Если бы моя голова немножко бредила мистицизмом, я бы счел великим этого нищего, предсказавшего мне столь верно, что это место несчастия. Я отмечаю этот факт единственно, как странную случайность.
Поднялись в палаццо, граф Б. переговорил с судьями, затем передал меня тюремщику и, прощаясь со мной, растроганный, обнял меня.
XXIII
Я молча последовал за тюремщиком. Пройдя несколько коридоров и зал, мы пришли к небольшой лестнице, которая привела нас в Свинцовые тюрьмы, знаменитые государственные тюрьмы со времени Венецианской республики.
Здесь тюремщик внес в регистр мое имя и затем запер меня в назначенную мне камеру. Так называемые Свинцовые тюрьмы (i Piombi) — это верхняя часть палаццо, бывшего прежде дворцом дожа, крытая свинцом.
В моей камере находилось большое окно с огромной решеткой, которое выходило на кровлю церкви св. Марка, крытую также свинцом. По ту сторону церкви я видел вдали конец площади и повсюду бесконечное число куполов и колоколен. Гигантская колокольня св. Марка отделялась от меня только церковью, и я слышал тех, кто несколько громче говорил на самом верху. С левой стороны церкви виднелась также большая часть огромного двора палаццо и один из его входов. В этой части двора находился колодец, и туда беспрестанно приходили брать воду.
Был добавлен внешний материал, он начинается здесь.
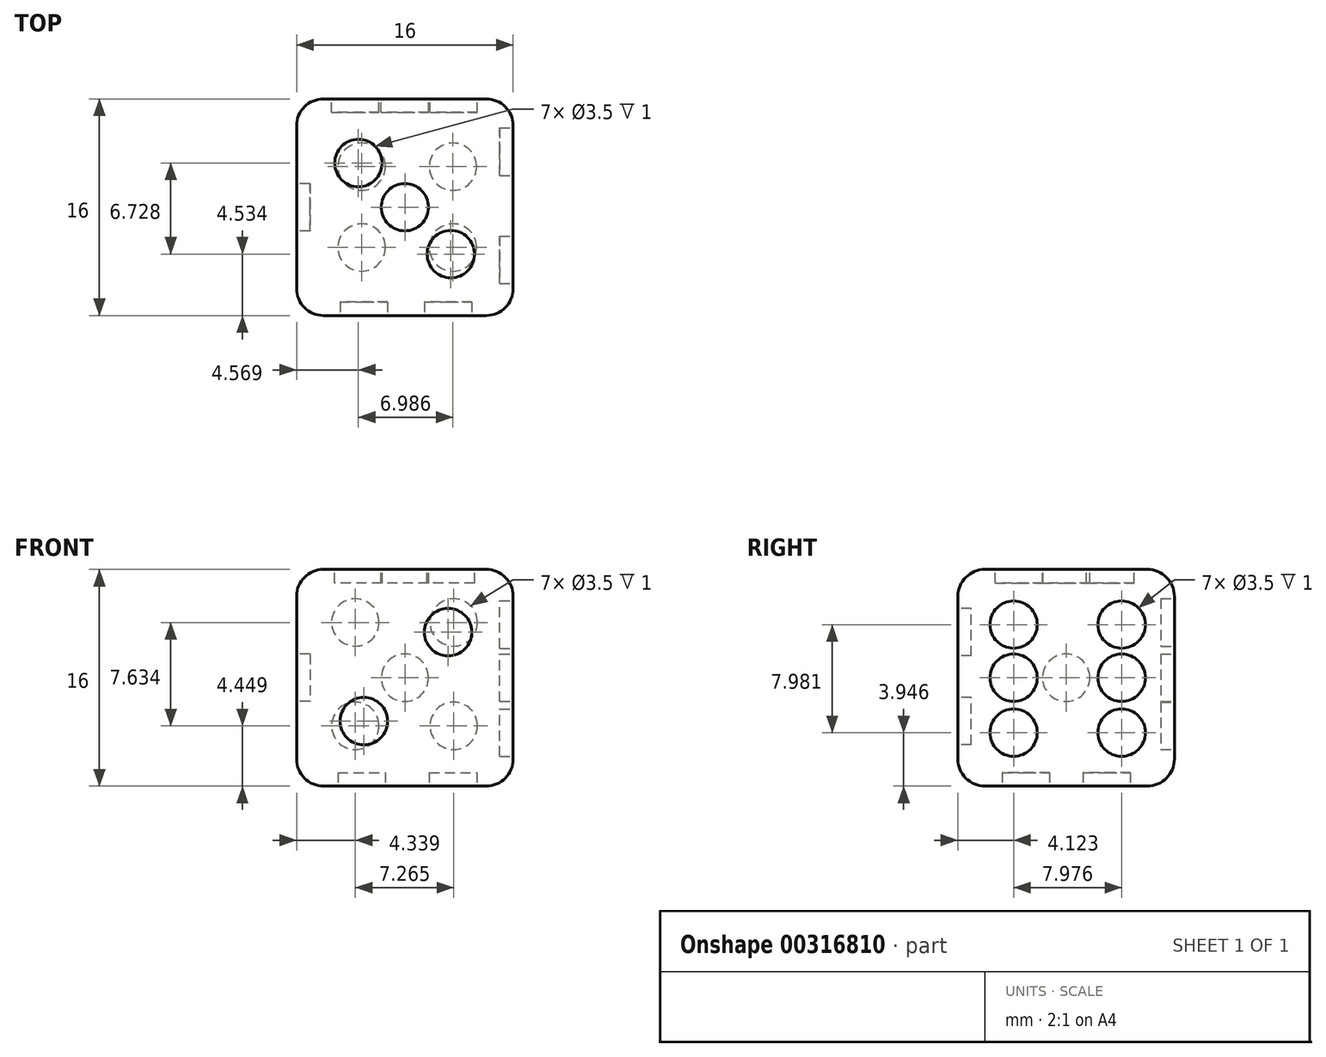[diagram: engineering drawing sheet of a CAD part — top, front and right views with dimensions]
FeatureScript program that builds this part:
annotation { "Feature Type Name" : "Feature", "Feature Type Description" : "" }
export const myFeature = defineFeature(function(context is Context, id is Id, definition is map)
    precondition{}
    {
        {
            var Q0;
            Q0=qCreatedBy(makeId("Front.planeOp"),FACE);
            var sketch = newSketch(context, id + "F0", { "sketchPlane" : qUnion([Q0])});
            skLineSegment(sketch, "E0.bottom", {"start": v(-8, 8) * mm, "end": v(8, 8) * mm});
            skLineSegment(sketch, "E0.top", {"start": v(-8, -8) * mm, "end": v(8, -8) * mm});
            skLineSegment(sketch, "E0.left", {"start": v(-8, 8) * mm, "end": v(-8, -8) * mm});
            skLineSegment(sketch, "E0.right", {"start": v(8, 8) * mm, "end": v(8, -8) * mm});
            skPoint(sketch, "E0.middle", {"position": v(0, 0) * mm});
            skSolve(sketch);
        }
        {
            var Q0;
            Q0 = qSketchRegion(id + "F0", true);
            extrude(context, id + "F1", {"entities" : qUnion([Q0]), "endBound" : BoundingType.SYMMETRIC, "depth" : 16 * mm});
        }
        {
            var Q0;
            Q0=makeQuery(id+"F1.opExtrude","CAP_EDGE",EDGE,{"disambiguationData":[OSD([sQuery(id+"F0.wireOp",EDGE,"E0.bottom")])],"isStart":false});
            var Q1;
            Q1=makeQuery(id+"F1.opExtrude","SWEPT_EDGE",EDGE,{"disambiguationData":[OSD([sQuery(id+"F0.wireOp",EDGE,"E0.bottom"),sQuery(id+"F0.wireOp",EDGE,"E0.right")])]});
            var Q2;
            Q2=makeQuery(id+"F1.opExtrude","CAP_EDGE",EDGE,{"disambiguationData":[OSD([sQuery(id+"F0.wireOp",EDGE,"E0.right")])],"isStart":false});
            var Q3;
            Q3=makeQuery(id+"F1.opExtrude","CAP_EDGE",EDGE,{"disambiguationData":[OSD([sQuery(id+"F0.wireOp",EDGE,"E0.right")])],"isStart":true});
            var Q4;
            Q4=makeQuery(id+"F1.opExtrude","SWEPT_EDGE",EDGE,{"disambiguationData":[OSD([sQuery(id+"F0.wireOp",EDGE,"E0.top"),sQuery(id+"F0.wireOp",EDGE,"E0.right")])]});
            var Q5;
            Q5=makeQuery(id+"F1.opExtrude","CAP_EDGE",EDGE,{"disambiguationData":[OSD([sQuery(id+"F0.wireOp",EDGE,"E0.top")])],"isStart":false});
            var Q6;
            Q6=makeQuery(id+"F1.opExtrude","CAP_EDGE",EDGE,{"disambiguationData":[OSD([sQuery(id+"F0.wireOp",EDGE,"E0.top")])],"isStart":true});
            var Q7;
            Q7=makeQuery(id+"F1.opExtrude","CAP_EDGE",EDGE,{"disambiguationData":[OSD([sQuery(id+"F0.wireOp",EDGE,"E0.bottom")])],"isStart":true});
            var Q8;
            Q8=makeQuery(id+"F1.opExtrude","CAP_EDGE",EDGE,{"disambiguationData":[OSD([sQuery(id+"F0.wireOp",EDGE,"E0.left")])],"isStart":true});
            var Q9;
            Q9=makeQuery(id+"F1.opExtrude","CAP_EDGE",EDGE,{"disambiguationData":[OSD([sQuery(id+"F0.wireOp",EDGE,"E0.left")])],"isStart":false});
            var Q10;
            Q10=makeQuery(id+"F1.opExtrude","SWEPT_EDGE",EDGE,{"disambiguationData":[OSD([sQuery(id+"F0.wireOp",EDGE,"E0.top"),sQuery(id+"F0.wireOp",EDGE,"E0.left")])]});
            var Q11;
            Q11=makeQuery(id+"F1.opExtrude","SWEPT_EDGE",EDGE,{"disambiguationData":[OSD([sQuery(id+"F0.wireOp",EDGE,"E0.bottom"),sQuery(id+"F0.wireOp",EDGE,"E0.left")])]});
            fillet(context, id + "F2", {"entities" : qUnion([Q0, Q1, Q2, Q3, Q4, Q5, Q6, Q7, Q8, Q9, Q10, Q11]), "radius" : 2 * mm, "tangentPropagation" : true, "allowEdgeOverflow" : false});
        }
        {
            var Q0;
            Q0=makeQuery(id+"F1.opExtrude","SWEPT_FACE",FACE,{"disambiguationData":[OSD([sQuery(id+"F0.wireOp",EDGE,"E0.left")])]});
            var sketch = newSketch(context, id + "F3", { "sketchPlane" : qUnion([Q0])});
            skCircle(sketch, "E1", {"center": v(0, 0) * mm, "radius": 1.75 * mm});
            skSolve(sketch);
        }
        {
            var Q0;
            Q0 = qSketchRegion(id + "F3", true);
            extrude(context, id + "F4", {"entities" : qUnion([Q0]), "operationType" : NewBodyOperationType.REMOVE, "oppositeDirection" : true, "depth" : 1 * mm});
        }
        {
            var Q0;
            Q0=makeQuery(id+"F1.opExtrude","CAP_FACE",FACE,{"disambiguationData":[OSD([sQuery(id+"F0.wireOp",EDGE,"E0.bottom"),sQuery(id+"F0.wireOp",EDGE,"E0.top"),sQuery(id+"F0.wireOp",EDGE,"E0.left"),sQuery(id+"F0.wireOp",EDGE,"E0.right")])],"isStart":false});
            var sketch = newSketch(context, id + "F5", { "sketchPlane" : qUnion([Q0])});
            skCircle(sketch, "E2", {"center": v(3.2, 3.37) * mm, "radius": 1.75 * mm});
            skCircle(sketch, "E3", {"center": v(-3.03, -3.2) * mm, "radius": 1.75 * mm});
            skSolve(sketch);
        }
        {
            var Q0;
            Q0 = qSketchRegion(id + "F5", true);
            extrude(context, id + "F6", {"entities" : qUnion([Q0]), "operationType" : NewBodyOperationType.REMOVE, "oppositeDirection" : true, "depth" : 1 * mm});
        }
        {
            var Q0;
            Q0=makeQuery(id+"F1.opExtrude","SWEPT_FACE",FACE,{"disambiguationData":[OSD([sQuery(id+"F0.wireOp",EDGE,"E0.right")])]});
            var sketch = newSketch(context, id + "F7", { "sketchPlane" : qUnion([Q0])});
            skCircle(sketch, "E4", {"center": v(-3.88, 3.93) * mm, "radius": 1.75 * mm});
            skCircle(sketch, "E5", {"center": v(-3.88, 0) * mm, "radius": 1.75 * mm});
            skCircle(sketch, "E6", {"center": v(-3.88, -4.05) * mm, "radius": 1.75 * mm});
            skCircle(sketch, "E7", {"center": v(4.1, 3.93) * mm, "radius": 1.75 * mm});
            skCircle(sketch, "E8", {"center": v(4.1, 0) * mm, "radius": 1.75 * mm});
            skCircle(sketch, "E9", {"center": v(4.1, -4.05) * mm, "radius": 1.75 * mm});
            skSolve(sketch);
        }
        {
            var Q0;
            Q0 = qSketchRegion(id + "F7", true);
            extrude(context, id + "F8", {"entities" : qUnion([Q0]), "operationType" : NewBodyOperationType.REMOVE, "oppositeDirection" : true, "depth" : 1 * mm});
        }
        {
            var Q0;
            Q0=makeQuery(id+"F1.opExtrude","CAP_FACE",FACE,{"disambiguationData":[OSD([sQuery(id+"F0.wireOp",EDGE,"E0.bottom"),sQuery(id+"F0.wireOp",EDGE,"E0.top"),sQuery(id+"F0.wireOp",EDGE,"E0.left"),sQuery(id+"F0.wireOp",EDGE,"E0.right")])],"isStart":true});
            var sketch = newSketch(context, id + "F9", { "sketchPlane" : qUnion([Q0])});
            skCircle(sketch, "E10", {"center": v(0, 0) * mm, "radius": 1.75 * mm});
            skCircle(sketch, "E11", {"center": v(3.66, 4.08) * mm, "radius": 1.75 * mm});
            skCircle(sketch, "E12", {"center": v(-3.6, 4.08) * mm, "radius": 1.75 * mm});
            skCircle(sketch, "E13", {"center": v(-3.6, -3.55) * mm, "radius": 1.75 * mm});
            skCircle(sketch, "E14", {"center": v(3.66, -3.55) * mm, "radius": 1.75 * mm});
            skSolve(sketch);
        }
        {
            var Q0;
            Q0 = qSketchRegion(id + "F9", true);
            extrude(context, id + "F10", {"entities" : qUnion([Q0]), "operationType" : NewBodyOperationType.REMOVE, "oppositeDirection" : true, "depth" : 1 * mm});
        }
        {
            var Q0;
            Q0=makeQuery(id+"F1.opExtrude","SWEPT_FACE",FACE,{"disambiguationData":[OSD([sQuery(id+"F0.wireOp",EDGE,"E0.bottom")])]});
            var sketch = newSketch(context, id + "F11", { "sketchPlane" : qUnion([Q0])});
            skCircle(sketch, "E15", {"center": v(0, 0) * mm, "radius": 1.75 * mm});
            skCircle(sketch, "E16", {"center": v(3.4, -3.47) * mm, "radius": 1.75 * mm});
            skCircle(sketch, "E17", {"center": v(-3.43, 3.26) * mm, "radius": 1.75 * mm});
            skSolve(sketch);
        }
        {
            var Q0;
            Q0 = qSketchRegion(id + "F11", true);
            extrude(context, id + "F12", {"entities" : qUnion([Q0]), "operationType" : NewBodyOperationType.REMOVE, "oppositeDirection" : true, "depth" : 1 * mm});
        }
        {
            var Q0;
            Q0=makeQuery(id+"F1.opExtrude","SWEPT_FACE",FACE,{"disambiguationData":[OSD([sQuery(id+"F0.wireOp",EDGE,"E0.top")])]});
            var sketch = newSketch(context, id + "F13", { "sketchPlane" : qUnion([Q0])});
            skCircle(sketch, "E18", {"center": v(-3.2, 2.97) * mm, "radius": 1.75 * mm});
            skCircle(sketch, "E19", {"center": v(3.55, 2.97) * mm, "radius": 1.75 * mm});
            skCircle(sketch, "E20", {"center": v(3.55, -3) * mm, "radius": 1.75 * mm});
            skCircle(sketch, "E21", {"center": v(-3.2, -3) * mm, "radius": 1.75 * mm});
            skSolve(sketch);
        }
        {
            var Q0;
            Q0 = qSketchRegion(id + "F13", true);
            extrude(context, id + "F14", {"entities" : qUnion([Q0]), "operationType" : NewBodyOperationType.REMOVE, "oppositeDirection" : true, "depth" : 1 * mm});
        }
    });
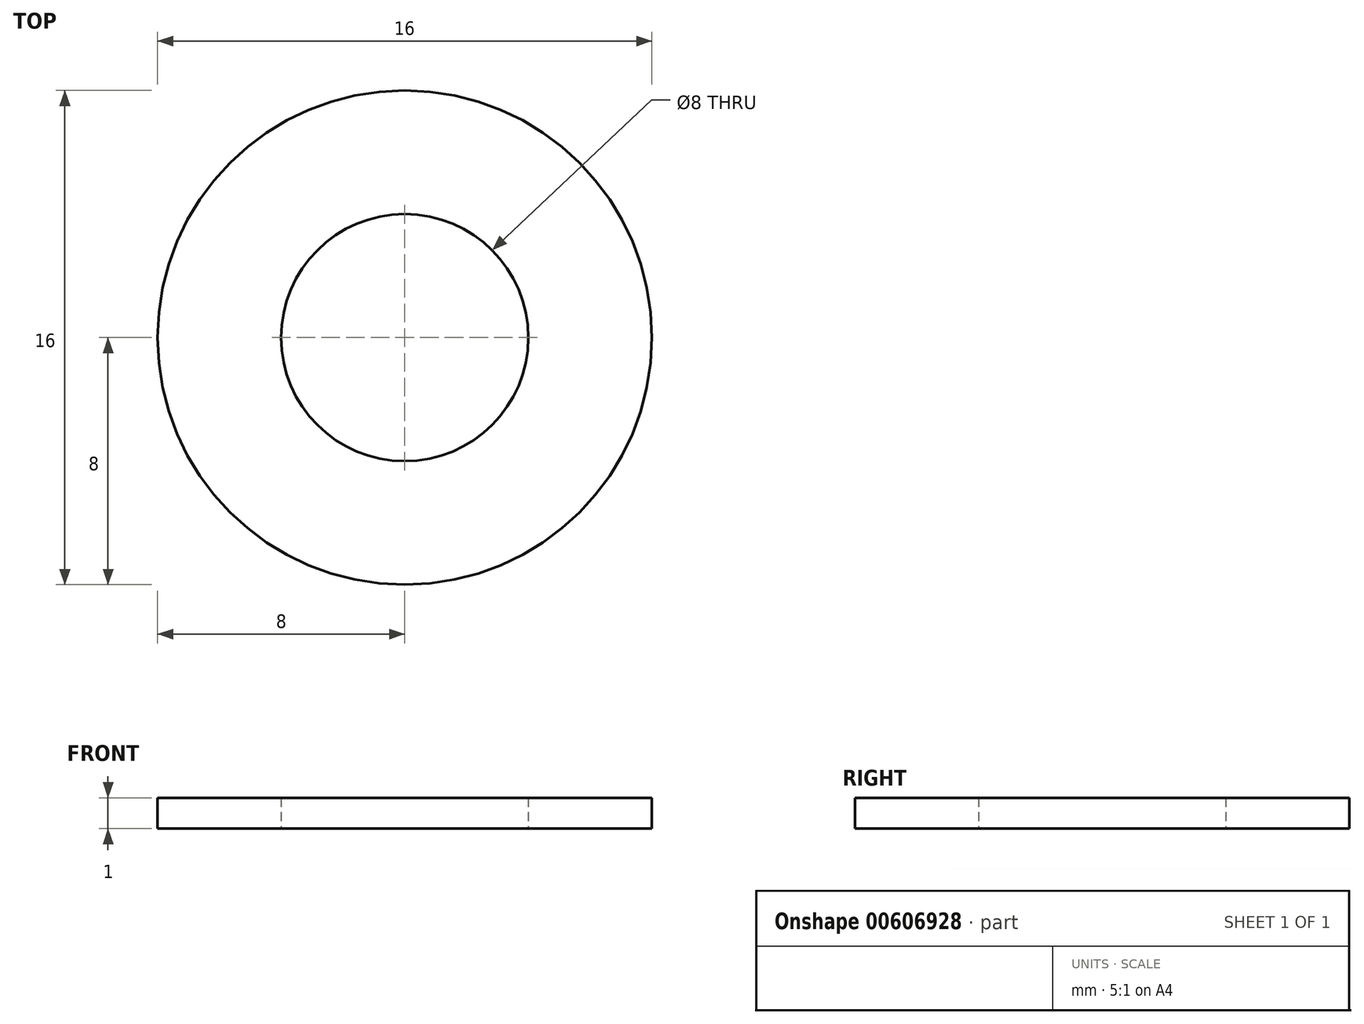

Но тюрьма была так высока, что люди казались мне там внизу маленькими детьми, и я различал их слова только тогда, когда они кричали. Я находился здесь в гораздо большем уединении, чем в Миланской тюрьме.
В первые дни заботы об уголовном процессе, который был начат специальной комиссией против меня, печалили меня, и сюда присоединялось, может быть, и мучительное чувство одиночества. Кроме этого, я был еще дальше от своей семьи, и у меня не было больше известий о ней.
Новые лица, которые я видел, не были антипатичны мне, но они были серьезны и как будто страшились меня. Молва преувеличила им заговор, составленный миланцами и остальной Италией, с целью получить независимость, и они боялись, не был ли я одним из самых непростительных зачинщиков этого безумного дела. Моя небольшая литературная деятельность была известна тюремному смотрителю, его жене, дочери, двум его сыновьям и даже двум секондини: кто их знает, не воображали ли все они того, что автор трагедий есть что-то вроде волшебника!
Были они серьезны, недоверчивы, но вполне вежливы, и желали, чтобы я позволил им поближе познакомиться со мной.
С первых же дней все стали дружелюбнее, и я нашел их добрыми. Жена смотрителя обладала осанкой и характером тюремщика. Эта была женщина с чрезвычайно сухим лицом, лет сорока, с чрезвычайно сухою речью, без малейшего следа того, чтобы она была способна любить кого-нибудь другого, кроме своих детей.
Она приносила мне кофе утром и после обеда, воду, белье и пр. С нею приходили обыкновенно дочь, девушка пятнадцати лет, некрасивая, но с добрыми глазами, и два сына: один тринадцати лет, другой — десяти. Потом они уходили вместе с матерью и, запирая за собою дверь, оборачивались, чтобы нежно взглянуть на меня. Тюремный смотритель не приходил ко мне, за исключением только тех случаев, когда он должен был отвести меня в залу, где собиралась комиссия для разбора моего дела. Секондини приходили редко, потому что заняты были в полицейских тюрьмах, находившихся в нижнем этаже, где было всегда много воров. Один из этих секондини был старик лет семидесяти с лишним, но еще годный для этой утомительной беготни вверх и вниз по лестницам в разные камеры. Другой был молодой человек лет 24 или 25, более склонный рассказывать свои любовные похождения, чем заниматься своей службой.
XXIV
Да! Страшны заботы об уголовном процессе для подсудимого, обвиняющегося во вражде к государству! Какая боязнь, как бы не повредить другому! Какая трудность — бороться против стольких обвинений, против стольких подозрений! Какая вероятность того, что все это не запутается еще ужаснее, если процесс скоро не кончится, если будут проведены новые аресты, если откроются новые безрассудства не таких лиц, которые еще неизвестны, но тех же самых, о которых теперь идет дело!
Я решился не говорить о политике, и потому нужно, чтобы я удержался от всякого рассуждения относительно процесса. Скажу только, что я часто после долгих часов в зале заседаний возвращался в свою камеру столь ожесточенным, столь пылающим страшным гневом, что убил бы себя, если бы голос религии и память о дорогих родителях не удержали меня.